Dans le rugby français, il y a les hiérarchies internationales, plus communément appelées le « ranking » dans la sémantique du sélectionneur Fabien Galthié. Et puis il y a celles que le Top 14 s’obstine à contredire chaque week-end. Au Stade français, la saison actuelle offre un délicieux cas d’école : Tani Vili est assurément le meilleur numéro 12 parisien depuis des mois, mais c’est Noah Néné qui a goûté aux joies d’une première sélection avec le XV de France lors du dernier Tournoi des 6 Nations. Une situation assez cocasse pour arracher quelques haussements de sourcils jusque dans les bureaux du staff parisien. Noah Néné est un joueur prometteur, personne ne le conteste. Et l’affaire n’a rien d’un scandale, encore moins d’une injustice criante, mais ce genre de petit décalage amuse toujours dans les couloirs d’un club. Samedi, contre Lyon, c’est encore Vili qui a débuté la rencontre au poste de premier centre. Comme très souvent, il a livré une prestation de patron.

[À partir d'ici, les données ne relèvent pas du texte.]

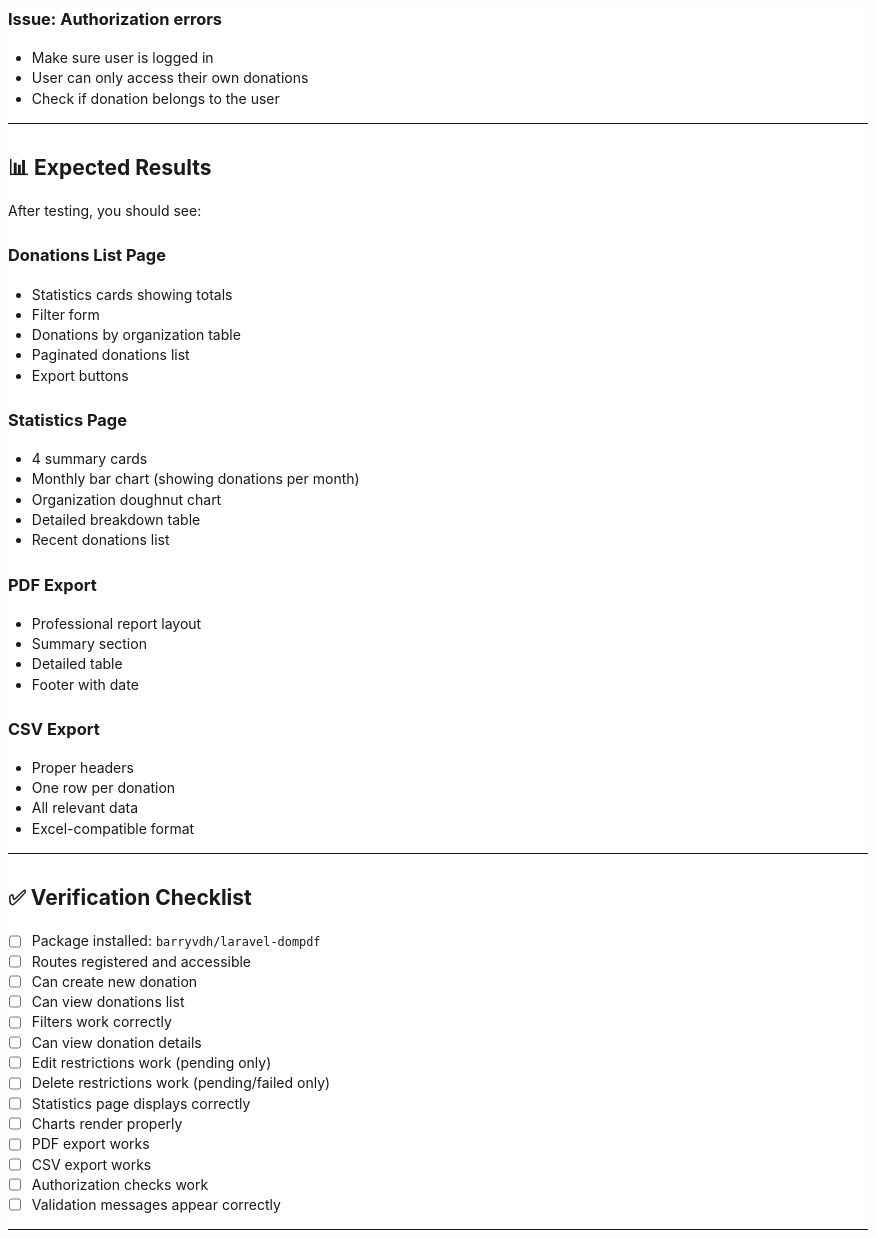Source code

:### Issue: Authorization errors
- Make sure user is logged in
- User can only access their own donations
- Check if donation belongs to the user

---

## 📊 Expected Results

After testing, you should see:

### Donations List Page
- Statistics cards showing totals
- Filter form
- Donations by organization table
- Paginated donations list
- Export buttons

### Statistics Page
- 4 summary cards
- Monthly bar chart (showing donations per month)
- Organization doughnut chart
- Detailed breakdown table
- Recent donations list

### PDF Export
- Professional report layout
- Summary section
- Detailed table
- Footer with date

### CSV Export
- Proper headers
- One row per donation
- All relevant data
- Excel-compatible format

---

## ✅ Verification Checklist

- [ ] Package installed: `barryvdh/laravel-dompdf`
- [ ] Routes registered and accessible
- [ ] Can create new donation
- [ ] Can view donations list
- [ ] Filters work correctly
- [ ] Can view donation details
- [ ] Edit restrictions work (pending only)
- [ ] Delete restrictions work (pending/failed only)
- [ ] Statistics page displays correctly
- [ ] Charts render properly
- [ ] PDF export works
- [ ] CSV export works
- [ ] Authorization checks work
- [ ] Validation messages appear correctly

---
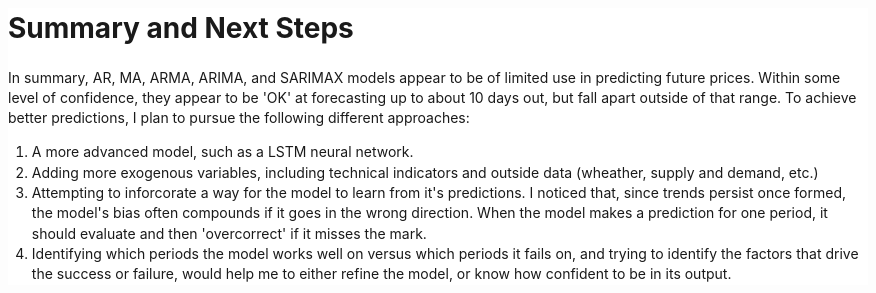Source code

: # Summary and Next Steps

In summary, AR, MA, ARMA, ARIMA, and SARIMAX models appear to be of limited use in predicting future prices. Within some level of confidence, they appear to be 'OK' at forecasting up to about 10 days out, but fall apart outside of that range. To achieve better predictions, I plan to pursue the following different approaches:

1. A more advanced model, such as a LSTM neural network.
2. Adding more exogenous variables, including technical indicators and outside data (wheather, supply and demand, etc.)
3. Attempting to inforcorate a way for the model to learn from it's predictions. I noticed that, since trends persist once formed, the model's bias often compounds if it goes in the wrong direction. When the model makes a prediction for one period, it should evaluate and then 'overcorrect' if it misses the mark. 
4. Identifying which periods the model works well on versus which periods it fails on, and trying to identify the factors that drive the success or failure, would help me to either refine the model, or know how confident to be in its output.

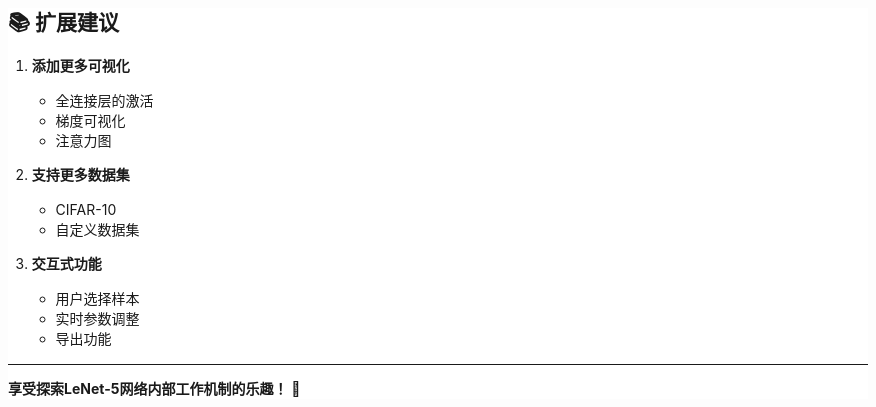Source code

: ## 📚 扩展建议

1. **添加更多可视化**
   - 全连接层的激活
   - 梯度可视化
   - 注意力图

2. **支持更多数据集**
   - CIFAR-10
   - 自定义数据集

3. **交互式功能**
   - 用户选择样本
   - 实时参数调整
   - 导出功能

---

**享受探索LeNet-5网络内部工作机制的乐趣！** 🎉

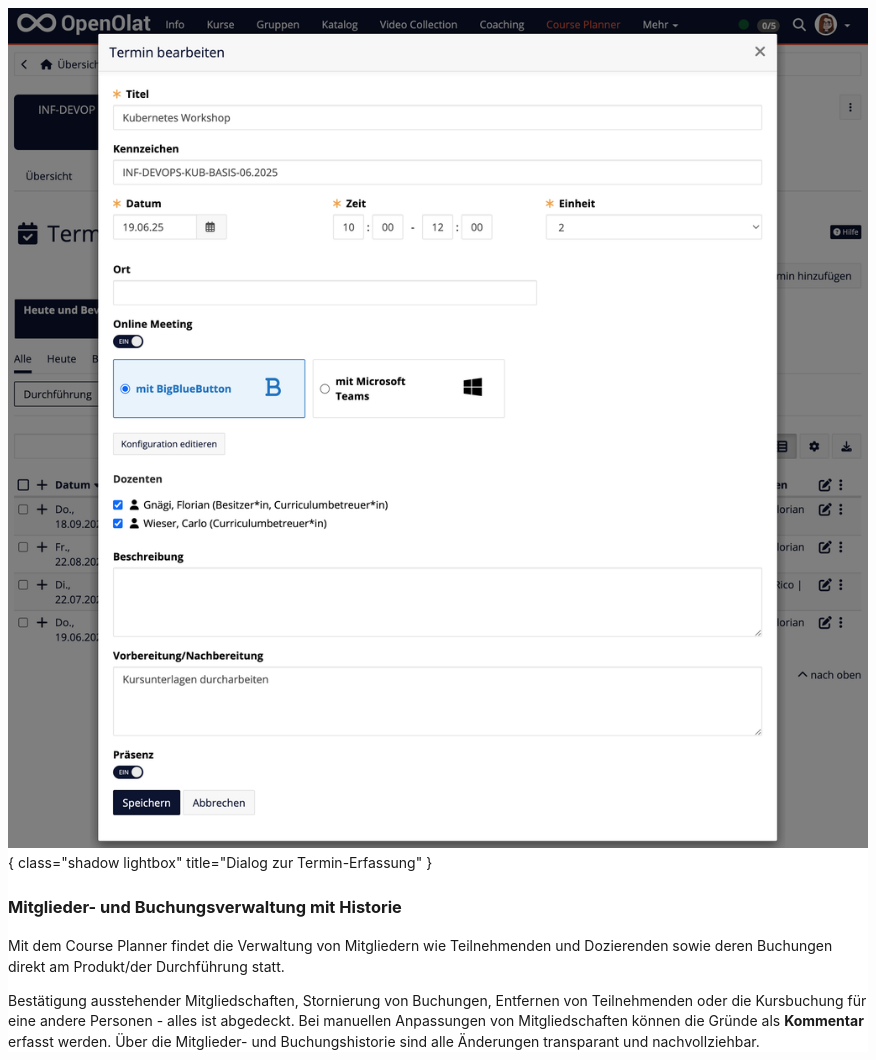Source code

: ![Dialog zur Termin-Erfassung](assets/200/CPL_event_DE.png){ class="shadow lightbox" title="Dialog zur Termin-Erfassung" }

### Mitglieder- und Buchungsverwaltung mit Historie

Mit dem Course Planner findet die Verwaltung von Mitgliedern wie Teilnehmenden und Dozierenden sowie deren Buchungen direkt am Produkt/der Durchführung statt.

Bestätigung ausstehender Mitgliedschaften, Stornierung von Buchungen, Entfernen von Teilnehmenden oder die Kursbuchung für eine andere Personen - alles ist abgedeckt. Bei manuellen Anpassungen von Mitgliedschaften können die Gründe als **Kommentar** erfasst werden. Über die Mitglieder- und Buchungshistorie sind alle Änderungen transparant und nachvollziehbar.
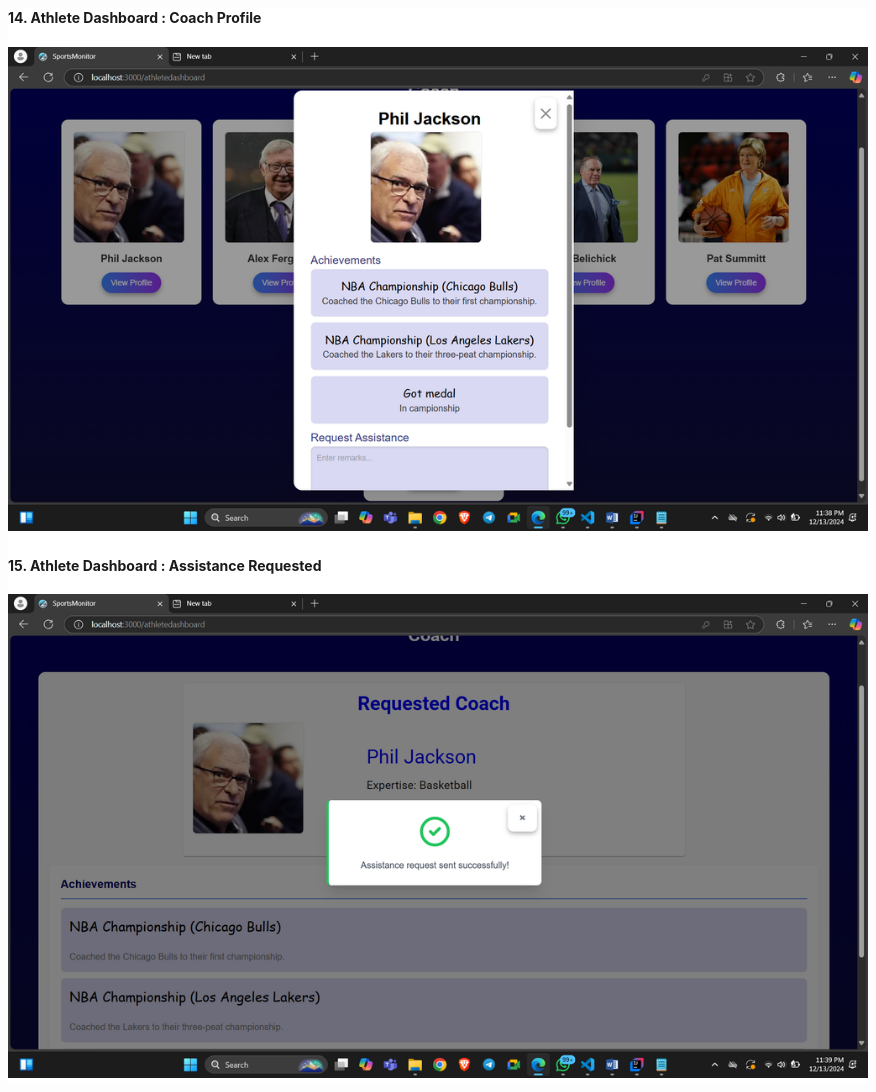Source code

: #### 14. Athlete Dashboard : Coach Profile
![Athlete Dashboard Screenshot 14](./screenshots/ath14.png)

#### 15. Athlete Dashboard : Assistance Requested
![Athlete Dashboard Screenshot 15](./screenshots/ath15.png)
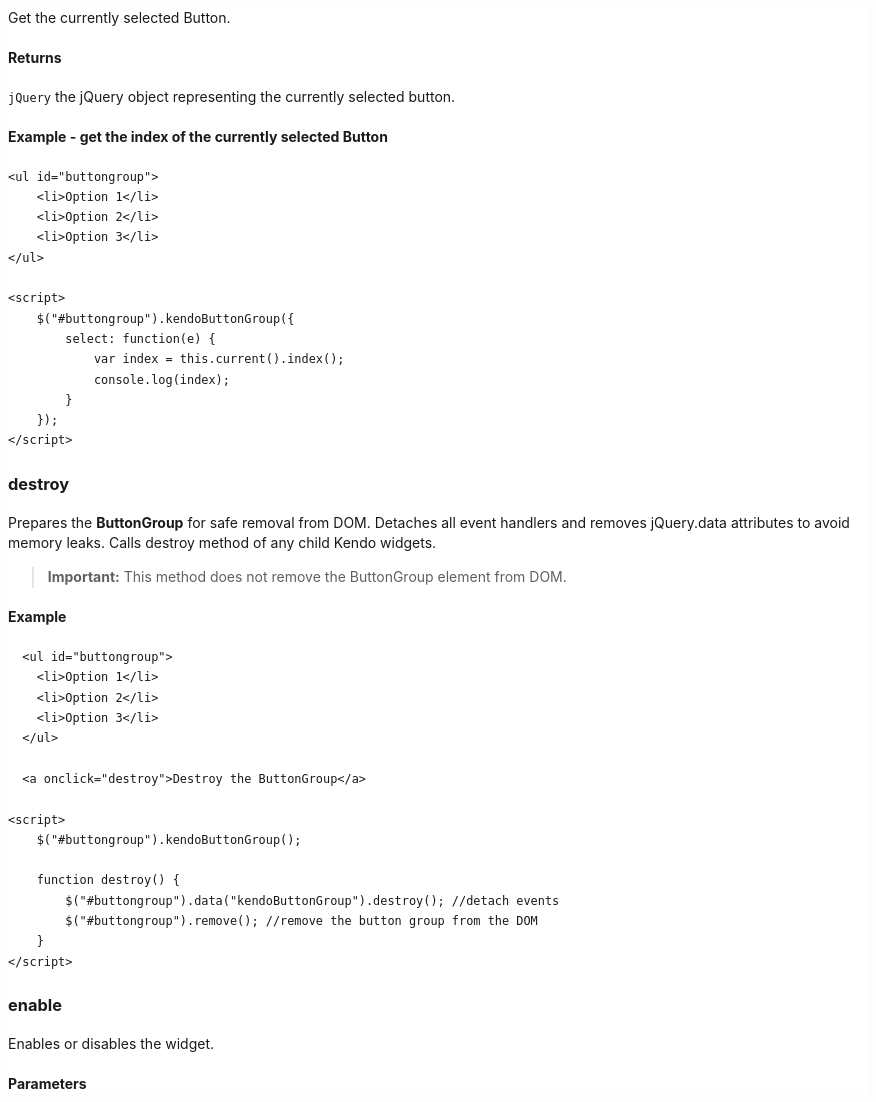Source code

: Get the currently selected Button.

#### Returns

`jQuery` the jQuery object representing the currently selected button.

#### Example - get the index of the currently selected Button

	<ul id="buttongroup">
		<li>Option 1</li>
		<li>Option 2</li>
		<li>Option 3</li>
	</ul>

    <script>
		$("#buttongroup").kendoButtonGroup({
			select: function(e) {
				var index = this.current().index();
				console.log(index);
			}
		});
    </script>

### destroy

Prepares the **ButtonGroup** for safe removal from DOM. Detaches all event handlers and removes jQuery.data attributes to avoid memory leaks. Calls destroy method of any child Kendo widgets.

> **Important:** This method does not remove the ButtonGroup element from DOM.

#### Example

      <ul id="buttongroup">
        <li>Option 1</li>
        <li>Option 2</li>
        <li>Option 3</li>
      </ul>

      <a onclick="destroy">Destroy the ButtonGroup</a>

    <script>
		$("#buttongroup").kendoButtonGroup();

		function destroy() {
			$("#buttongroup").data("kendoButtonGroup").destroy(); //detach events
			$("#buttongroup").remove(); //remove the button group from the DOM
		}
    </script>

### enable

Enables or disables the widget.

#### Parameters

Un passage en… troisième ligne

De l’impact pour maintenir l’équipe dans l’avancée, de la disponibilité, un essai qui ne doit rien à personne, une défense agressive et tout ça sans forcément attirer les projecteurs. Le genre de joueur dont les entraîneurs parlent souvent davantage que les affiches promotionnelles. En clair ? Vili a rappelé pourquoi il est l’un des hommes de base du système parisien. Et comme si cela ne suffisait pas, il a terminé la rencontre… en troisième ligne. Oui, en troisième ligne. Non pas pour dépanner. Simplement pour développer sa polyvalence. Un choix assumé de Paul Gustard. Une image finalement assez moderne du rugby actuel, où les frontières entre les postes deviennent parfois aussi floues que les critères d’une sélection internationale. Dans les tribunes parisiennes, certains y voyaient déjà un clin d’œil involontaire (ou non) à Fabien Galthié, sélectionneur notoirement sensible aux profils capables d’occuper plusieurs vies dans un même match.